January 26, 2011

Weed Sap Treats Non-Melanoma Skin Cancers

Experts report in the British Journal of Dermatology that sap from the common garden weed petty spurge appears to treat non-melanoma skin cancers.

However, they tell patients not to "try it at home" since the treatment is still in an experimental state.

Their study involved 36 patients with non-melanoma skin cancer lesions.

Non-melanoma lesions are very common and account for a third of all cancers detected in the U.K.

They include basal cell carcinoma (BCC) and squamous cell carcinoma (SCC) and usually occur in older people.

Most cases of non-melanoma skin cancer can be easily treated and cured with surgical removal or freezing, or by using a special light therapy that kills the cancer cells.

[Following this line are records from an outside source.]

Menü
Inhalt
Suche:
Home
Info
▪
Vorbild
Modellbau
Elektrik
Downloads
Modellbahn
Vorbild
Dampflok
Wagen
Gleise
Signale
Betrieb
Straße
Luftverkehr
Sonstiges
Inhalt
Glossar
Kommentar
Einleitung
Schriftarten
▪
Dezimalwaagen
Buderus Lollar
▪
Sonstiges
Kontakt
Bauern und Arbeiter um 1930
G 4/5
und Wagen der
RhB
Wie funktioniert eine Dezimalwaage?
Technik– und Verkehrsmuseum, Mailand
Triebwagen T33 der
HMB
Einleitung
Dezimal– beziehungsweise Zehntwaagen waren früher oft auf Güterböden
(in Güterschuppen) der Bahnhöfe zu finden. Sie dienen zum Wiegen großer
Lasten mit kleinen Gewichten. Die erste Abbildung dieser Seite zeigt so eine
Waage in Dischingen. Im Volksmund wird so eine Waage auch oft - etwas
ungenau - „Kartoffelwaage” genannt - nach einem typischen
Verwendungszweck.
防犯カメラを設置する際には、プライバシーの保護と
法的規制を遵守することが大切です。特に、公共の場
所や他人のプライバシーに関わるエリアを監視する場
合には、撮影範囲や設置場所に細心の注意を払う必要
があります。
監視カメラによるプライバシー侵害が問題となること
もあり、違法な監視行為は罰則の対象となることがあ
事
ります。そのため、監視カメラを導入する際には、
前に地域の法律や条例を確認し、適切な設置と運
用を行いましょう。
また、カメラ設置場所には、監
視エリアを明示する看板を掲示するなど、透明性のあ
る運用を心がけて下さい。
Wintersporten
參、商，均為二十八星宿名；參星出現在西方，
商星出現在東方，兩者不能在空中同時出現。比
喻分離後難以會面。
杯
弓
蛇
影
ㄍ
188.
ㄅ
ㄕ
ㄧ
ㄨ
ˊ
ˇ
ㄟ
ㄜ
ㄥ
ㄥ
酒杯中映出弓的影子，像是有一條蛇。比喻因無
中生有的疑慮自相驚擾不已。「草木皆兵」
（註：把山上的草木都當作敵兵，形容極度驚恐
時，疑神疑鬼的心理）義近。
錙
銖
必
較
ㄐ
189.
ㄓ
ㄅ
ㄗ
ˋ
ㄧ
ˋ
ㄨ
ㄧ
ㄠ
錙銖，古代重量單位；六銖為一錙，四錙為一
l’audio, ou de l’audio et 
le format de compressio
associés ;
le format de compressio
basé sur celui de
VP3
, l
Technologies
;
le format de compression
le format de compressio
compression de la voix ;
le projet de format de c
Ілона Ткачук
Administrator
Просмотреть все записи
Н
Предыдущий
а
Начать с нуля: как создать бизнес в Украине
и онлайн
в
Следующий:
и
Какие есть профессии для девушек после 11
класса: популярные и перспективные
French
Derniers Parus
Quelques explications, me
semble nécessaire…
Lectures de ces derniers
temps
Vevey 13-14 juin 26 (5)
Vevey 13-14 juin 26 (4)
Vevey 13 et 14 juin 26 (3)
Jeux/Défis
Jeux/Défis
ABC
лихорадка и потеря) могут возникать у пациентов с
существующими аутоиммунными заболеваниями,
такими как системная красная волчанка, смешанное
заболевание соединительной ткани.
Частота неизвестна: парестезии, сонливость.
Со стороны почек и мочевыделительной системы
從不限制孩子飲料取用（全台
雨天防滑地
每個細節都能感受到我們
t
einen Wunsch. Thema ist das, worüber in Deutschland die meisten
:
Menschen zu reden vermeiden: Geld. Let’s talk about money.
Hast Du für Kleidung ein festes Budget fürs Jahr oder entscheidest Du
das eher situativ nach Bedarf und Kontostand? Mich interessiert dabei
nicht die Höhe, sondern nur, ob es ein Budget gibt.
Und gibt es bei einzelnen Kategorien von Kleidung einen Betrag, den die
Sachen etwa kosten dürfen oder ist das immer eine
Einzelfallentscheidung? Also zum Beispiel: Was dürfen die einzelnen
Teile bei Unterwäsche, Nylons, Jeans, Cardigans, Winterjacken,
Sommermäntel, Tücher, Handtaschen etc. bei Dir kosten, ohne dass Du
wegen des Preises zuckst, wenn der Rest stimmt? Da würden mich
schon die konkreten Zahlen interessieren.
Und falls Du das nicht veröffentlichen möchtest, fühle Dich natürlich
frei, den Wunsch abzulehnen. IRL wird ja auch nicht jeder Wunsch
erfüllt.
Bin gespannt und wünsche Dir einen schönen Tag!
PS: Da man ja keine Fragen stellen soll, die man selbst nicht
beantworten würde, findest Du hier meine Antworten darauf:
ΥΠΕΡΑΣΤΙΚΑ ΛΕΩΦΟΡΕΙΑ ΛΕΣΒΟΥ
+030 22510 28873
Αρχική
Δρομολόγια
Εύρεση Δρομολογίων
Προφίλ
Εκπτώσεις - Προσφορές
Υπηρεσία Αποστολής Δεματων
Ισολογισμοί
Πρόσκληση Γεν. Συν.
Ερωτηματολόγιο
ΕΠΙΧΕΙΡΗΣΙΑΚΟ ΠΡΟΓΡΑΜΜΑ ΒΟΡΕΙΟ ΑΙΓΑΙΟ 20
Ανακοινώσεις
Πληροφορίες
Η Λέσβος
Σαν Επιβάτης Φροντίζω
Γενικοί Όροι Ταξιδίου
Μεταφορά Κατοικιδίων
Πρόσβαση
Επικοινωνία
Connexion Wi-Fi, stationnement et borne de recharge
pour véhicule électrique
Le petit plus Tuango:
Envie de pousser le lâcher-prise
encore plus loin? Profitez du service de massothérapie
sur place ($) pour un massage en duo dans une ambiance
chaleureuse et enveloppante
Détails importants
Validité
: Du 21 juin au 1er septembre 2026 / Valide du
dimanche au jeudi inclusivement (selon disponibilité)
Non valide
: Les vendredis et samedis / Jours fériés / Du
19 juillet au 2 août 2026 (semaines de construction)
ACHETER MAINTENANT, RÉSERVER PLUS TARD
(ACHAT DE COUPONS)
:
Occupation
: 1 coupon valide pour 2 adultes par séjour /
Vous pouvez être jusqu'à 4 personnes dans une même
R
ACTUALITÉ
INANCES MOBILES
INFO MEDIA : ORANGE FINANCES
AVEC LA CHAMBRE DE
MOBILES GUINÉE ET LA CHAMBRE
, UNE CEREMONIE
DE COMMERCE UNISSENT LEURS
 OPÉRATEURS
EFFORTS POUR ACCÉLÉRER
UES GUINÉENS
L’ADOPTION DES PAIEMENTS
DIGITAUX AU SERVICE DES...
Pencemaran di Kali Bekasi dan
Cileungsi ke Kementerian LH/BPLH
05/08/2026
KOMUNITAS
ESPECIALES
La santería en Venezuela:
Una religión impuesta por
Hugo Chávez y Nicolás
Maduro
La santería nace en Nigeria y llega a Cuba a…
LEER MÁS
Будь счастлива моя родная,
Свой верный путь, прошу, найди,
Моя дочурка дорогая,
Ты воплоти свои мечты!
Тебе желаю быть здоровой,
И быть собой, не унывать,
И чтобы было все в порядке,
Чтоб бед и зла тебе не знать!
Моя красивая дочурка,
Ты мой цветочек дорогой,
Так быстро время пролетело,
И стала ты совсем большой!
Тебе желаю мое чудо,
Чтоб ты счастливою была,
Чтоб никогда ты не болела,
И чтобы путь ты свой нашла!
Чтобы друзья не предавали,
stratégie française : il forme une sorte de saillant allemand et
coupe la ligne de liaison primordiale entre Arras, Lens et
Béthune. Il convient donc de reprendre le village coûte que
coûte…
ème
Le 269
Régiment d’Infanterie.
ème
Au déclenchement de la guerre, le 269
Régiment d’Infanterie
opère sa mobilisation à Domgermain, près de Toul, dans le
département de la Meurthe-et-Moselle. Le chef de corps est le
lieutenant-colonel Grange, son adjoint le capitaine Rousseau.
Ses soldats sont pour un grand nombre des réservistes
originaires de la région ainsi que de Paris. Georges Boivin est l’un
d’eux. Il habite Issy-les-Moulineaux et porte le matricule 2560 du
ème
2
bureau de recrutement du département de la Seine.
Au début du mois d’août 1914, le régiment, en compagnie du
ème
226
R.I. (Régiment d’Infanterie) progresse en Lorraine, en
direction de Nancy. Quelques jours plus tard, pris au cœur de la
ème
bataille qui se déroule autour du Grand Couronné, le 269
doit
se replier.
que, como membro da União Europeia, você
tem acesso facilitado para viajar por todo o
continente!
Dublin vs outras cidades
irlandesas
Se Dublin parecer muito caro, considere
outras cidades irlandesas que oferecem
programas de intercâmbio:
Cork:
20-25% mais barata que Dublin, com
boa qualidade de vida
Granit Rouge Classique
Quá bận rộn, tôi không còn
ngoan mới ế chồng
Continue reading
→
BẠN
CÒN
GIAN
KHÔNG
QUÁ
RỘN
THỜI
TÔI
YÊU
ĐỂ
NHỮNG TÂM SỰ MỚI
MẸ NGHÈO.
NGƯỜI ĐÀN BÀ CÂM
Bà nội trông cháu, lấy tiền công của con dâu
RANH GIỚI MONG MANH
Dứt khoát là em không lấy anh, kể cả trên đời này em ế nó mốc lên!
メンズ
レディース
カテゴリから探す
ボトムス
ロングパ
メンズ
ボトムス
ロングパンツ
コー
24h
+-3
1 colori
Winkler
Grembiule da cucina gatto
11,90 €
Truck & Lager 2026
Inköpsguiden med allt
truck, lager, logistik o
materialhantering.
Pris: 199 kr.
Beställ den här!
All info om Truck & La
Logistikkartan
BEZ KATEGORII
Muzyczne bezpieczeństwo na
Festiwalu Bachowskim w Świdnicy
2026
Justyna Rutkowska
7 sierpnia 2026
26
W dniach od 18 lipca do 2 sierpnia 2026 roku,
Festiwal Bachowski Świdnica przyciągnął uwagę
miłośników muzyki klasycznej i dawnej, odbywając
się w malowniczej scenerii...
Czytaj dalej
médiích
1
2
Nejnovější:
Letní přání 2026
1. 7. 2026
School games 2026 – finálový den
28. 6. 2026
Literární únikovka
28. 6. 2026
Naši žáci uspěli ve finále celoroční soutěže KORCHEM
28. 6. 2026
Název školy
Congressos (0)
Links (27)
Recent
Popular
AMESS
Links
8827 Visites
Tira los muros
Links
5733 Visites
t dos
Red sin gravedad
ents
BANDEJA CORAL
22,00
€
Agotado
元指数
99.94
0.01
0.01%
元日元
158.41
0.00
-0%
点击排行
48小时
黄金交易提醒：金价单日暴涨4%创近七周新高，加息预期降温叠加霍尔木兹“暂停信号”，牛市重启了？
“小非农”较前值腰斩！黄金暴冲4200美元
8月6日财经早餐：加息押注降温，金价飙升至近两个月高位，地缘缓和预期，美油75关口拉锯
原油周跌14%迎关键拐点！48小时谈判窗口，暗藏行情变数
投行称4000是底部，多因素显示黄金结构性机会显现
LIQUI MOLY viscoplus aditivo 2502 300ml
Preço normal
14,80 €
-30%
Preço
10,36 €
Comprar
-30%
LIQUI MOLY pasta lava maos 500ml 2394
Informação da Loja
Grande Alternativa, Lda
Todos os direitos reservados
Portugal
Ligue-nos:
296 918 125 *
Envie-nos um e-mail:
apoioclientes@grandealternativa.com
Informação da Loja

However, some people do not find these treatments suitable.

The study involved 36 patients who collectively had a total of 48 non-melanoma lesions.

Each patient was treated with sap of the petty spurge plant, or Euphorbia peplus, which was applied to the skin once a day for three days.

The plant sap has been used for centuries as a traditional medicine, and the researchers wanted to put it though its paces in a proper clinical trial.

Forty-one of the 48 cancers had shown a complete clinical response to the treatment after a month.

Patients who experienced only a partial response to the first round of treatment were then offered a second course.

According to the study, the lesions that responded positively to one or two courses of treatment were then followed up further for between two and 31 months.

After about 15 months following treatment, 30 of the 48 lesions were still showing a complete response.

The researchers say large-scale studies are now needed to test the active ingredient in the weed's sap as a potential new treatment option.

Other studies have found that when Ingenol mebutate is applied to the skin it not only kills the cancerous cells but also recruits white blood cells known as neutrophils that appear to reduce the risk of relapse by destroying any residual malignant cells that could allow the tumor to re-grow.

Kimberley Carter of the British Association of Dermatologists told BBC News:  "This is a very small test group so it will be interesting to see what larger studies and the development of the active ingredient in E. peplus sap will reveal."

"Whilst it would not provide an alternative to surgery for the more invasive skin cancers or melanoma, in the future it might become a useful addition to the treatments available to patients for superficial, non-melanoma skin cancers."

"Any advances that could lead to new therapies for patients where surgery is not an option are definitely worth investigating."

"It is also very important to note that this is definitely not a treatment people should be trying out at home."

"Exposure of the sap to mucous producing surfaces, such as the eyes, results in extreme inflammation and can lead to hospitalization."

According to Cancer Research U.K., people who suspect skin lesions should continue to see doctors who can advise the best treatment.